TO DO →
• 1. In the USB storage thread, duplicate the stretch from "# USB mass storage" through "that means anything.".
• 2. In the USB storage thread, which file system was the hard disk already partitioned under?
• 3. What is the Spanish translation of this sentence from the USB storage thread: "Formatting the computer would solve it, but i would rather find a quicker fix."

GIVEN TEXT →
## Start
# USB mass storage device, detected but not under my computer



## taketh (May 14, 2007)

Hi,
I plug my pen stick into the usb port, it seems to conncect ok with the "safely remove hardware" popping up. Device manger says everything is ok but it does have a location 0 for "USB mass storage device" and three "USB root hub"s if that means anything. 
I think the problem lies with something to do with "my computer" as when i right click that, and click manage, the usb drive does not, adding one doesnt help.

My computer recently messed up big time, which meant i had to get a replacement pc. I put my hard-disk that was already partionned under FAT32 into it and installed windows xp over it, whilst keeping it the way it was. Formatting the computer would solve it, but i would rather find a quicker fix.

If there any suggestions, could they be written as a list of instructions please as i doubt i would be able to try it otherwise.

Thanks in advance,
Taketh


----------



## taketh (May 14, 2007)

**I think the problem lies with something to do with "my computer" as when i right click that, and click manage, the usb drive does not _have a label_, adding one doesnt help.**

sorry, could not figure out how to edit the post


----------



## taketh (May 14, 2007)
## End
PROVIDED MATERIAL →
## Start
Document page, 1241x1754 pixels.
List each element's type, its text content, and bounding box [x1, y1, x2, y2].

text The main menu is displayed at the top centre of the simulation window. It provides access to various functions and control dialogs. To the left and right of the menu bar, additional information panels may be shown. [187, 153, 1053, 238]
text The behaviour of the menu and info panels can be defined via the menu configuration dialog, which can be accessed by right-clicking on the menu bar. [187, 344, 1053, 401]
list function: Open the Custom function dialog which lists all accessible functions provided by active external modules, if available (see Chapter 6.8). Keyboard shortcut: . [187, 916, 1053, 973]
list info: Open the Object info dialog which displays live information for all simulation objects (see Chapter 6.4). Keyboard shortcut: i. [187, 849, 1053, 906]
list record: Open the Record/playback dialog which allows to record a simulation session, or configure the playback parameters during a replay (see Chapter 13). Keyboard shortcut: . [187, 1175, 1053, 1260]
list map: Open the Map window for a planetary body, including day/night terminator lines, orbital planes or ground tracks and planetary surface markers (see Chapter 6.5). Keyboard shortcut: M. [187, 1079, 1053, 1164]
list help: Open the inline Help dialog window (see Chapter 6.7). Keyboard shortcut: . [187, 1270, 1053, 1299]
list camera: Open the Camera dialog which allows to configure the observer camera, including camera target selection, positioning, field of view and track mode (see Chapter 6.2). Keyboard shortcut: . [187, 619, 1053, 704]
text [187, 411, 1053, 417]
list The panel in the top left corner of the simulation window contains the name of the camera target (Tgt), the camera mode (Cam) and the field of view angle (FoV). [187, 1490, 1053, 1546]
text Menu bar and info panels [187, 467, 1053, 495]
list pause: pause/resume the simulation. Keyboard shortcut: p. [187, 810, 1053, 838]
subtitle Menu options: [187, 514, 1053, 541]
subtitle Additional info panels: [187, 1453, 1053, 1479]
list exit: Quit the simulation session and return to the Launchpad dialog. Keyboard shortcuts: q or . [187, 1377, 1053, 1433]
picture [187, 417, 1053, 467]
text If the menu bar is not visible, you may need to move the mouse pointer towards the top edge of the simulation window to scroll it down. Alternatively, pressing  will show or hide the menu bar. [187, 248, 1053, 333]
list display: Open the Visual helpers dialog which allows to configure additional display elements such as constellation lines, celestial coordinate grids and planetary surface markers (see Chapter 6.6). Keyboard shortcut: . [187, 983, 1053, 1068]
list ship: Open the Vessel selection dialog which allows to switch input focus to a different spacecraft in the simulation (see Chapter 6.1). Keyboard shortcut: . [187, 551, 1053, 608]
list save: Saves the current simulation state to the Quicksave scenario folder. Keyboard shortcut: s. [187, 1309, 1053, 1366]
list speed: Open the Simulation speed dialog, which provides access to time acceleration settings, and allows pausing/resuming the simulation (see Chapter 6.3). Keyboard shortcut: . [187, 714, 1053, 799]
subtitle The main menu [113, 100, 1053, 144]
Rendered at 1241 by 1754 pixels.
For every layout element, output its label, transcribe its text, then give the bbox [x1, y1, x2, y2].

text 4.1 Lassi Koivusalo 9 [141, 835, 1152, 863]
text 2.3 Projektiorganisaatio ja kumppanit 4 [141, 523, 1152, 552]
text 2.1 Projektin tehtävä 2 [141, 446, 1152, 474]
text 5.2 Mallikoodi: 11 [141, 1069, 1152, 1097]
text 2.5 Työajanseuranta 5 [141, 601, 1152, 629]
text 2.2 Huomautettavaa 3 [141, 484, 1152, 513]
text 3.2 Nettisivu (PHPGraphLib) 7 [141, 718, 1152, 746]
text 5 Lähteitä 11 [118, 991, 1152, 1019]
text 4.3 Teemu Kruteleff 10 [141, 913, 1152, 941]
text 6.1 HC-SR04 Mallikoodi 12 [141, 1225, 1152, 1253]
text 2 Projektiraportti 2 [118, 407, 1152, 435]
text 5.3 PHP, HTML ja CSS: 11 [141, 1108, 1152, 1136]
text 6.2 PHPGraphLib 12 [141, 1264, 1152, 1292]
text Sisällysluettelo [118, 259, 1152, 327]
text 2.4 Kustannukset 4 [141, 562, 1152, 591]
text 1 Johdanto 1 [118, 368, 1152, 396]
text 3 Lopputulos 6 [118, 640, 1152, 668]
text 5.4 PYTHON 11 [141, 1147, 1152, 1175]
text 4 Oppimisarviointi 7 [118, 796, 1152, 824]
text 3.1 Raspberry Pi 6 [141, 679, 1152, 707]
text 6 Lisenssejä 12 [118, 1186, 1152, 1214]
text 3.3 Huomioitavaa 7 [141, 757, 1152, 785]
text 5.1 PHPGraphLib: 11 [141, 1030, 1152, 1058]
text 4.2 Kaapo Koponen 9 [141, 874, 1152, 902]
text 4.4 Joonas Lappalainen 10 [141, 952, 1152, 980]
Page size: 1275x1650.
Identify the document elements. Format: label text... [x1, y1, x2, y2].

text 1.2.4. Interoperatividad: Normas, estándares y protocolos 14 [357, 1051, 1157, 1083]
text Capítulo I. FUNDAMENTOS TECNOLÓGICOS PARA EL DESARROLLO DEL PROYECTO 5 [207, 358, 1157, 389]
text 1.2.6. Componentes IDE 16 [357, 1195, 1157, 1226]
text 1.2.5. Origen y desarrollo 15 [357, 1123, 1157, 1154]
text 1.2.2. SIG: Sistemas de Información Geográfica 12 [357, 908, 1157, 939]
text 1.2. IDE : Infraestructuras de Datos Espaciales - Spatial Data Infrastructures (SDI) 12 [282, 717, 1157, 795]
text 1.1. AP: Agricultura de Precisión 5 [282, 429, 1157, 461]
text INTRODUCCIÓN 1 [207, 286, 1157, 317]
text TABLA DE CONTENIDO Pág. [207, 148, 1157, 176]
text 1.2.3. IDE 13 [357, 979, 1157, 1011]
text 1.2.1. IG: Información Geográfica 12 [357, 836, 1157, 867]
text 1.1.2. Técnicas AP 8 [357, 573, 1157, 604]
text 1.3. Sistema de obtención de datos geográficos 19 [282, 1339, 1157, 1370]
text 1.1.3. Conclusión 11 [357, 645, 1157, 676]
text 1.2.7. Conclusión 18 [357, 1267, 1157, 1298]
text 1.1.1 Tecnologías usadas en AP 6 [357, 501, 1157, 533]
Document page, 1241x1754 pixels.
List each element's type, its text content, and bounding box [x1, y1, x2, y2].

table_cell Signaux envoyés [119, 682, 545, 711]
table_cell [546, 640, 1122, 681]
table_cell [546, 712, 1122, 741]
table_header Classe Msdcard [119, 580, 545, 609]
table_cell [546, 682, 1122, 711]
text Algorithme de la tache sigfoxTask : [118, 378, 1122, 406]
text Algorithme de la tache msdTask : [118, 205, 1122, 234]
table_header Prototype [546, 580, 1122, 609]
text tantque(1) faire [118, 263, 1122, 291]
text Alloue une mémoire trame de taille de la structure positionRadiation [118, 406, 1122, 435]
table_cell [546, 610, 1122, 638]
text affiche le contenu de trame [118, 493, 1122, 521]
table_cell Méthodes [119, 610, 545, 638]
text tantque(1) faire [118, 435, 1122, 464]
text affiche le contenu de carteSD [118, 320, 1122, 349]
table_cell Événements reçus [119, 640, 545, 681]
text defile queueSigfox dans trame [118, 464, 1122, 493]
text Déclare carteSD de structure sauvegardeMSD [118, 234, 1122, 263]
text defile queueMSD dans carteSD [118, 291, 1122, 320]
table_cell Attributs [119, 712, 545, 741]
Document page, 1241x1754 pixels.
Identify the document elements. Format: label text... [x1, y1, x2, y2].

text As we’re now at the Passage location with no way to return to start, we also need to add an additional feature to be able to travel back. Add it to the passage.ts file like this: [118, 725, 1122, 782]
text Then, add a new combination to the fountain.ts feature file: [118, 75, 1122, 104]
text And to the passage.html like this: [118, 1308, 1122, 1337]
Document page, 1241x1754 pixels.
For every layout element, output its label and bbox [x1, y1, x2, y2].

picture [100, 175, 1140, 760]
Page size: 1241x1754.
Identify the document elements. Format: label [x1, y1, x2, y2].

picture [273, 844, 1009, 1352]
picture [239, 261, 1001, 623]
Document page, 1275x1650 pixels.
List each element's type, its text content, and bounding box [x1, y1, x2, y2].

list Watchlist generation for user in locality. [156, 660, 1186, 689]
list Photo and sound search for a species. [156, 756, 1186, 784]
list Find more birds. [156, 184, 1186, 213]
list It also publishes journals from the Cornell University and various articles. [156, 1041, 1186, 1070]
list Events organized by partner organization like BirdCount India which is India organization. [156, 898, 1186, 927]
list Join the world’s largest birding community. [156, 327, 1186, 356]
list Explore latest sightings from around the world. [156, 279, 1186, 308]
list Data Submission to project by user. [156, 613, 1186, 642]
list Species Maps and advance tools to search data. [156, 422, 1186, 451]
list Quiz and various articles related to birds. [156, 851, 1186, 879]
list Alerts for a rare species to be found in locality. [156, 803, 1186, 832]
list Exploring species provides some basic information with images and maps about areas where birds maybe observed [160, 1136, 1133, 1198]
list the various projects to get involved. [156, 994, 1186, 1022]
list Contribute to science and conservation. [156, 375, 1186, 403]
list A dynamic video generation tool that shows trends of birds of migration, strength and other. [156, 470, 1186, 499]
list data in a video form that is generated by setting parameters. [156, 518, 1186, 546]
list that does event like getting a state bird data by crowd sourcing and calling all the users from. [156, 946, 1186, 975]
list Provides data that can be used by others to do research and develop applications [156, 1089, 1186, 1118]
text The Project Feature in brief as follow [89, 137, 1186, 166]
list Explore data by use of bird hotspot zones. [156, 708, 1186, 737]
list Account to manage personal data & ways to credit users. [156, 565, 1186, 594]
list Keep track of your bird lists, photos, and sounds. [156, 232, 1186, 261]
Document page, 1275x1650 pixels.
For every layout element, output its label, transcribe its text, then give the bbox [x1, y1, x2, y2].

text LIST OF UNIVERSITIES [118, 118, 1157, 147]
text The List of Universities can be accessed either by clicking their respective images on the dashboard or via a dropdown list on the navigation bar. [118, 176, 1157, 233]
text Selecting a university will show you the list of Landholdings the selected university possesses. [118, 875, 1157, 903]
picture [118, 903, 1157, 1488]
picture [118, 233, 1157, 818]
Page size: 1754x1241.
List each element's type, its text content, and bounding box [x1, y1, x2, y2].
## End
SOLUTIONS PER TASK →
• 1.
# USB mass storage device, detected but not under my computer



## taketh (May 14, 2007)

Hi,
I plug my pen stick into the usb port, it seems to conncect ok with the "safely remove hardware" popping up. Device manger says everything is ok but it does have a location 0 for "USB mass storage device" and three "USB root hub"s if that means anything.

• 2. FAT32

• 3. Formatear la computadora lo solucionaría, pero preferiría encontrar un arreglo más rápido.